L’abandon de la prévention dès la petite enfance, et un turnover trop important des éducateurs
Le résultat de l’abandon de la prévention qui permettait d’aider les familles en difficulté analyse Natacha Ibrahim. Elle est éducatrice spécialisée depuis 25 ans à l’association Les Nids et a bien vu la situation se dégrader avec le temps. « Autour de la petite enfance, on a perdu le soutien en PMI où les jeunes parents pouvaient commencer à nommer ce qui était compliqué pour eux dans la prise en charge. Un enfant qui a un premier parcours de vie très chaotique, très dégradé, il va déjà commencer à se construire de manière fragile et cela aura des conséquences très fortes plus tard » assure Natacha. Des jeunes en grande souffrance, et trop de roulement parmi les éducateurs. Au village d’enfants Duclair, 15 éducateurs sont arrivés et repartis en moins d’un an, raconte un des salariés de la structure. Impossible dans ces conditions de nouer un lien de confiance selon Basile Gonzales, pédopsychiatre à la maison familiale thérapeutique de Rouvray qui voit régulièrement les enfants, souvent accompagné à chaque fois par un éducateur différent. « Ce turnover est la réactivation des expériences d’abandon, la difficulté et la méfiance de ces enfants à réussir à établir des liens puisque ce sont des enfants qui ont des problèmes d’attachement et à qui on envoie ce message qu’il faut ne pas s’attacher car à chaque fois qu’on s’attache, on il faut se séparer», explique le médecin.

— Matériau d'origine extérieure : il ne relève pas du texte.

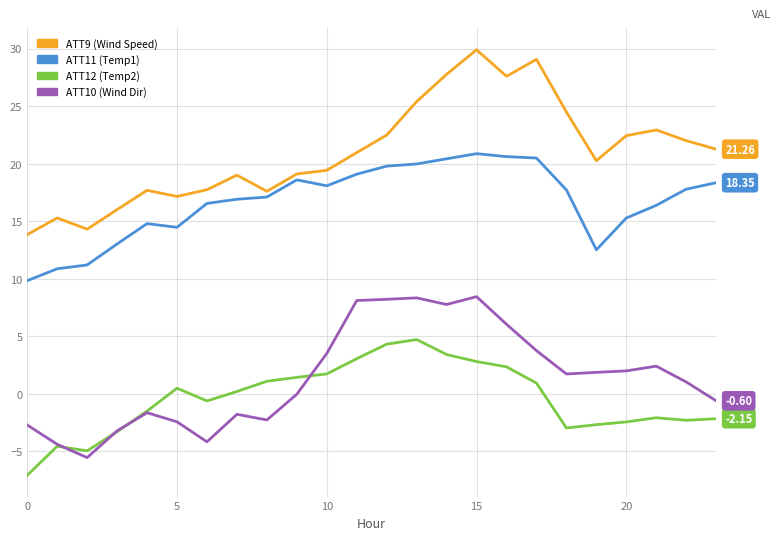

True or false: ATT9 (Wind Speed) and ATT12 (Temp2) cross at least once.

False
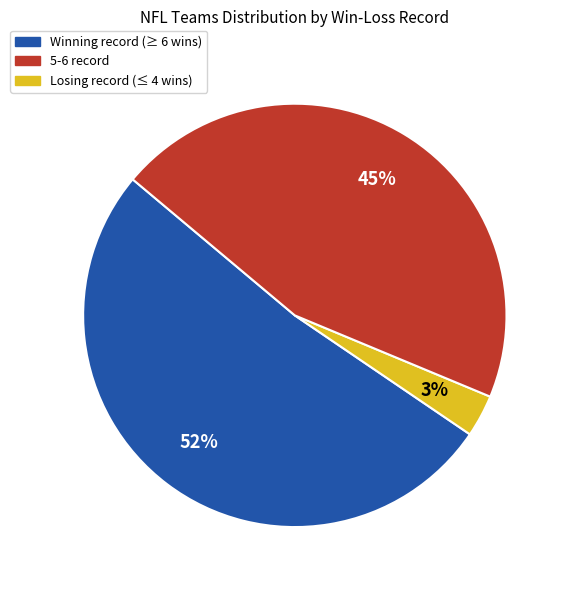

Is there a majority slice in this chart?

Yes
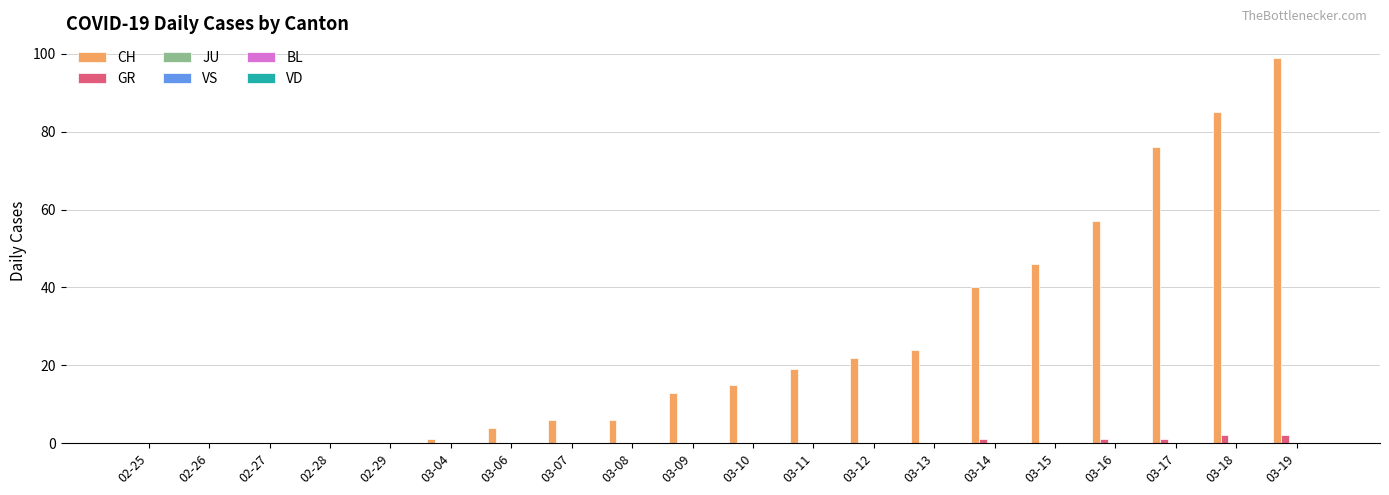

Which series has the largest total across all categories?

CH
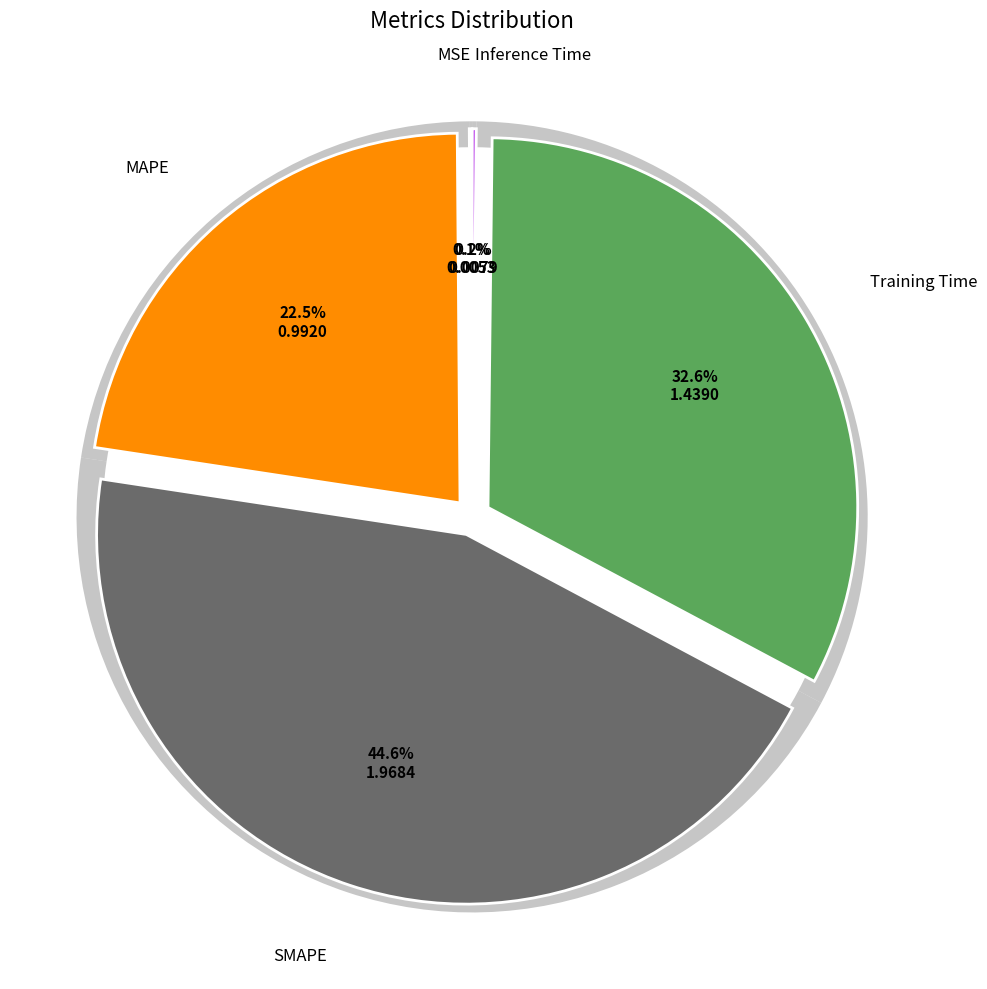

Is MSE the majority of the pie?

No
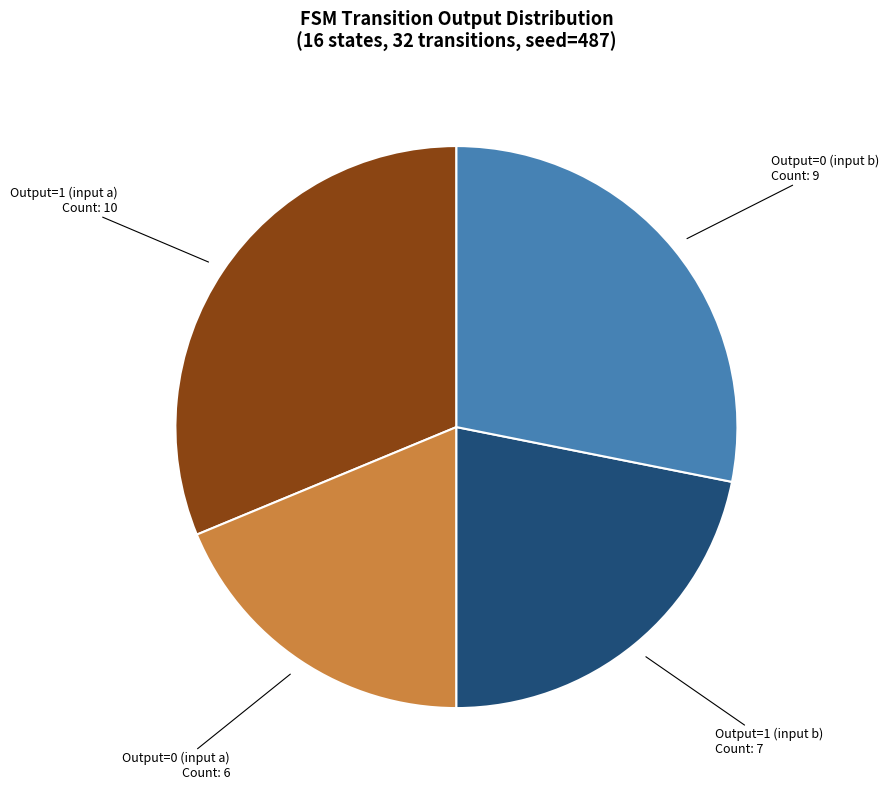

How many slices are in this pie chart?

4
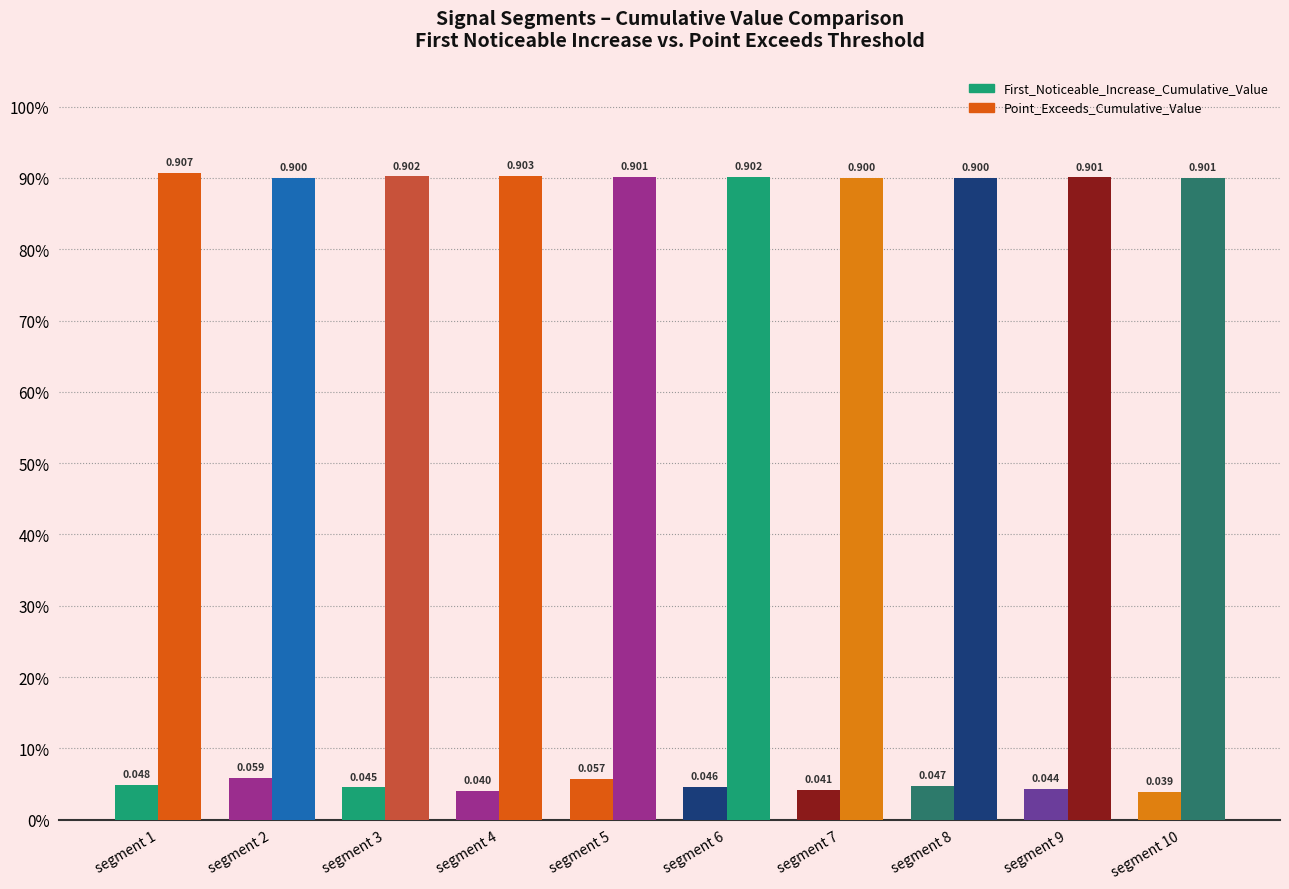

Are the bars grouped side by side (vs. stacked)?

Yes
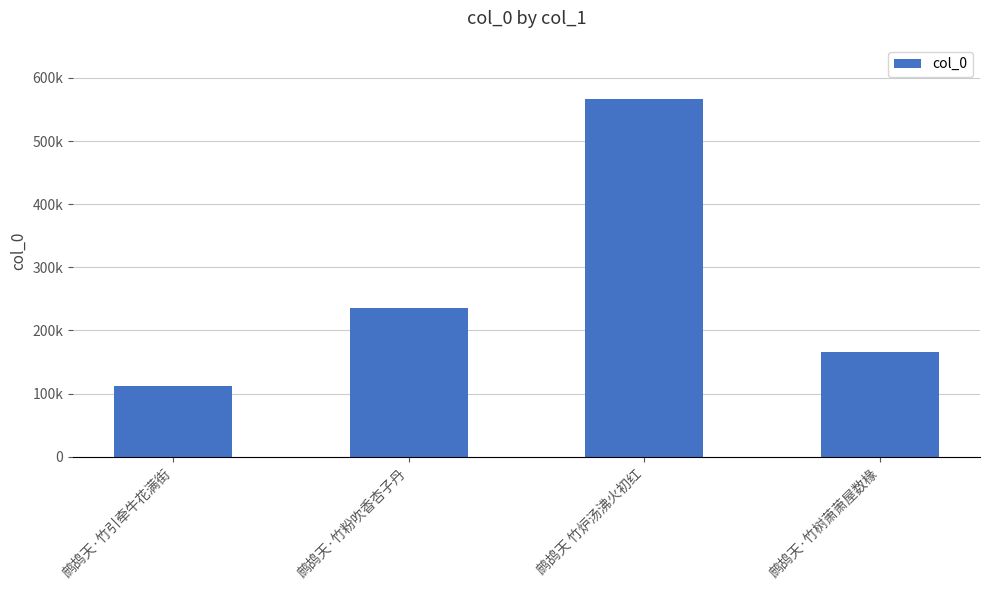

Count the values in the range 166265 to 567269.

3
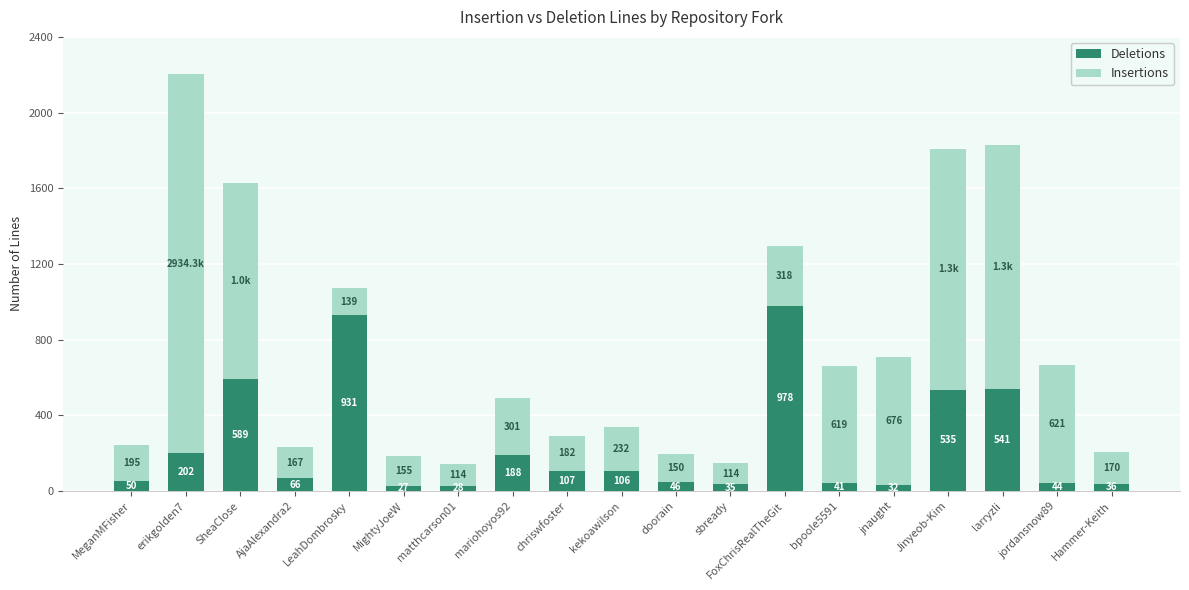

Does the chart contain any negative values?

No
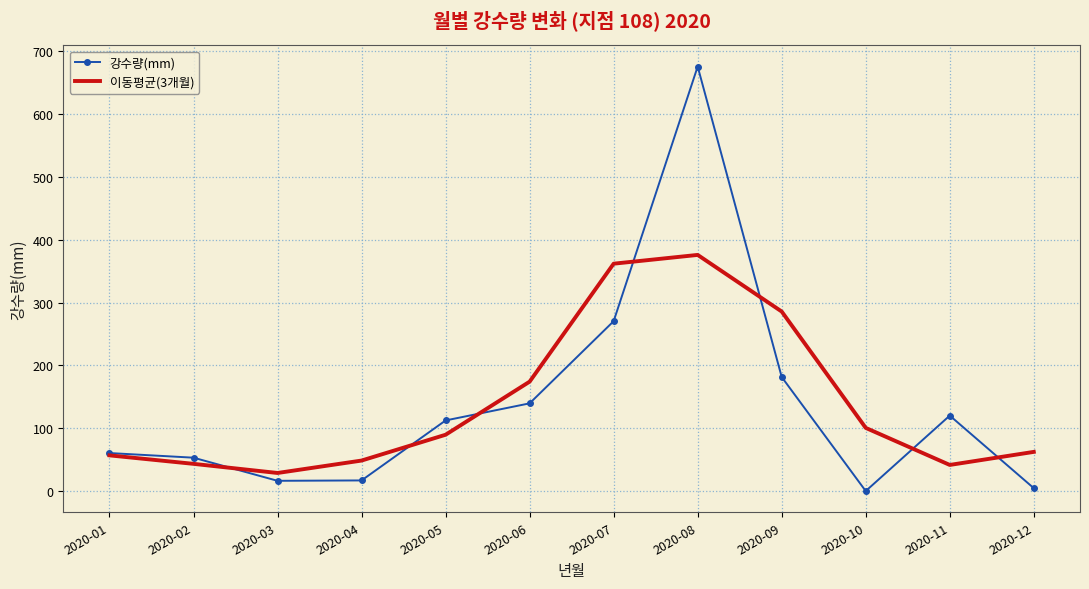

At how many categories does at least one series exceed 233?

3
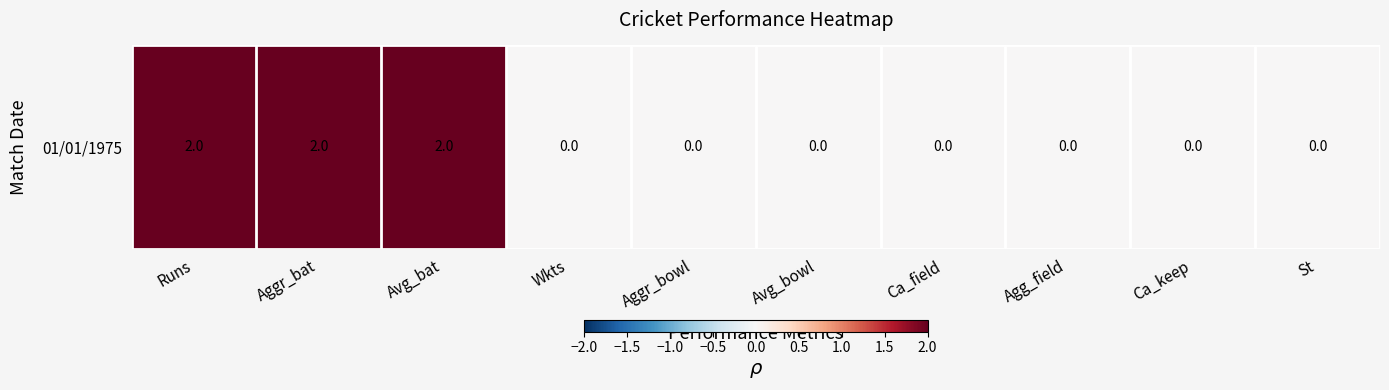

How many values are between 0 and 2?

10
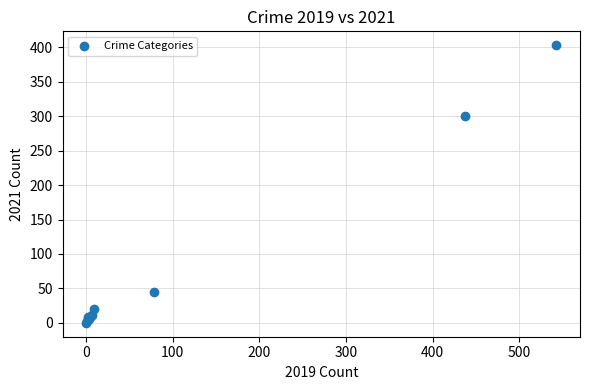

What Y value in the scatter plot is closest to 201?

300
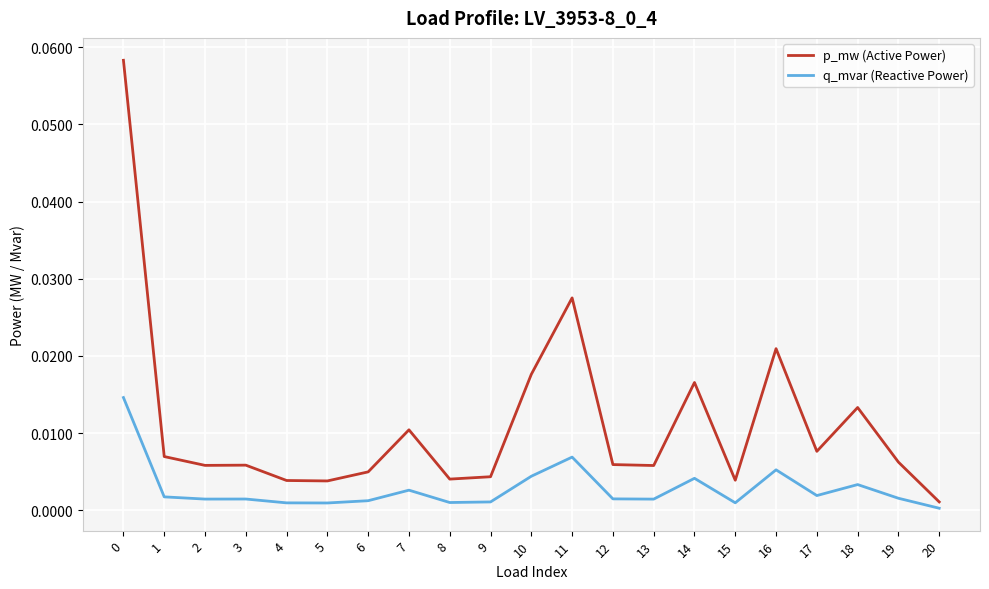

Is it true that p_mw (Active Power) equals 0.0 at 12?

True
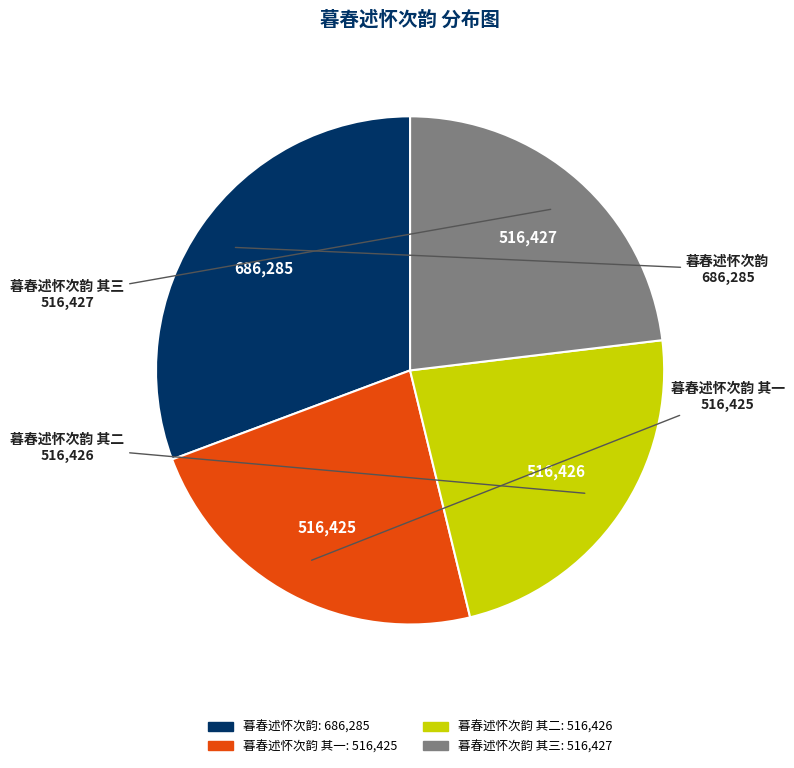

What is the largest slice in the pie chart?

暮春述怀次韵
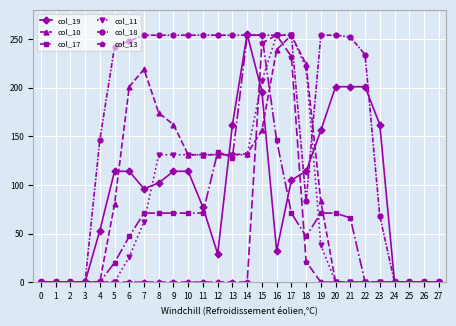

Is the value of col_10 at 17 greater than the value of col_19 at 8?

Yes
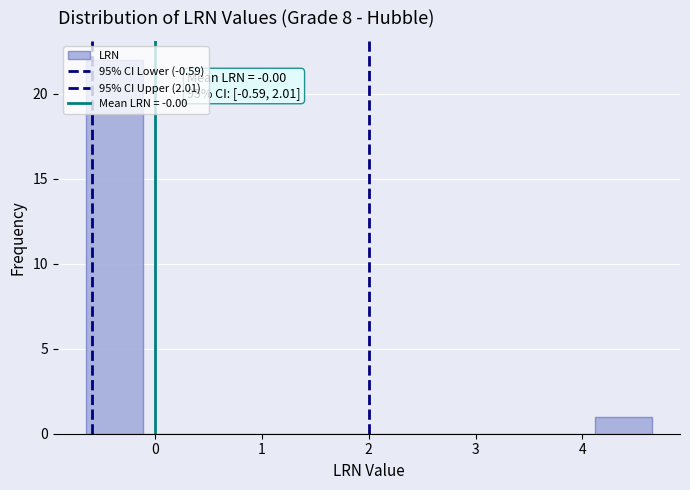

Over which range of the x-axis is the bar tallest?

-0.6 to -0.1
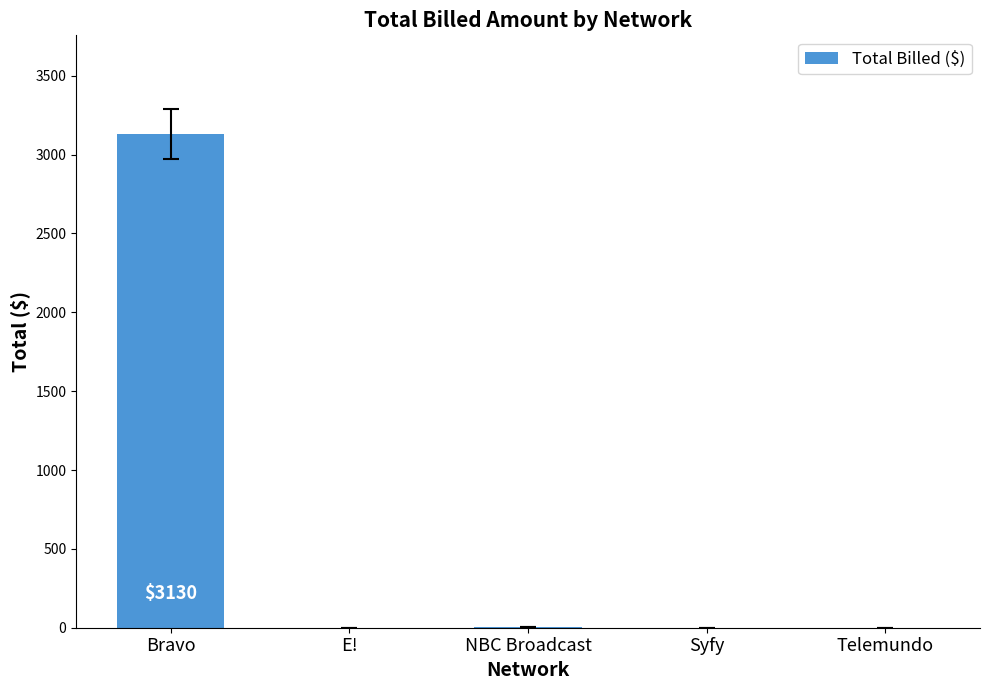

Which has a higher value, Telemundo or NBC Broadcast?

NBC Broadcast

Jeunes filles ASE recrutées par un réseau de prostitution
Les conséquences sont dramatiques pour les enfants placés ; et les professionnels sont régulièrement confrontés aux violences entre jeunes, aux fugues, aux disparitions, voire à la prostitution. Plusieurs dizaines de jeunes filles placées ont ainsi été démarchées et recrutées par un réseau organisé qui les prostituait dans des hôtels ou des Airbnbs de la rive gauche de Rouen, dans le quartier Saint-Sever. « Les enfants sont ramenés par des proxénètes qui menacent les professionnels, et qui disent ‘ne vous plaignez pas, je vous le ramène entier’ », rapporte François His, chef départemental des services sanitaires et sociaux CGT. Le département a mis en place des groupes de travail et collabore avec les services de police pour sortir le plus rapidement possible les jeunes filles du réseau. Les syndicats attendent désormais le résultat de la mission d’évaluation votée par le département. Ils aimeraient surtout pouvoir être interviewés par les élus qui le composent et qui le tiendront. leur première rencontre depuis quelques jours.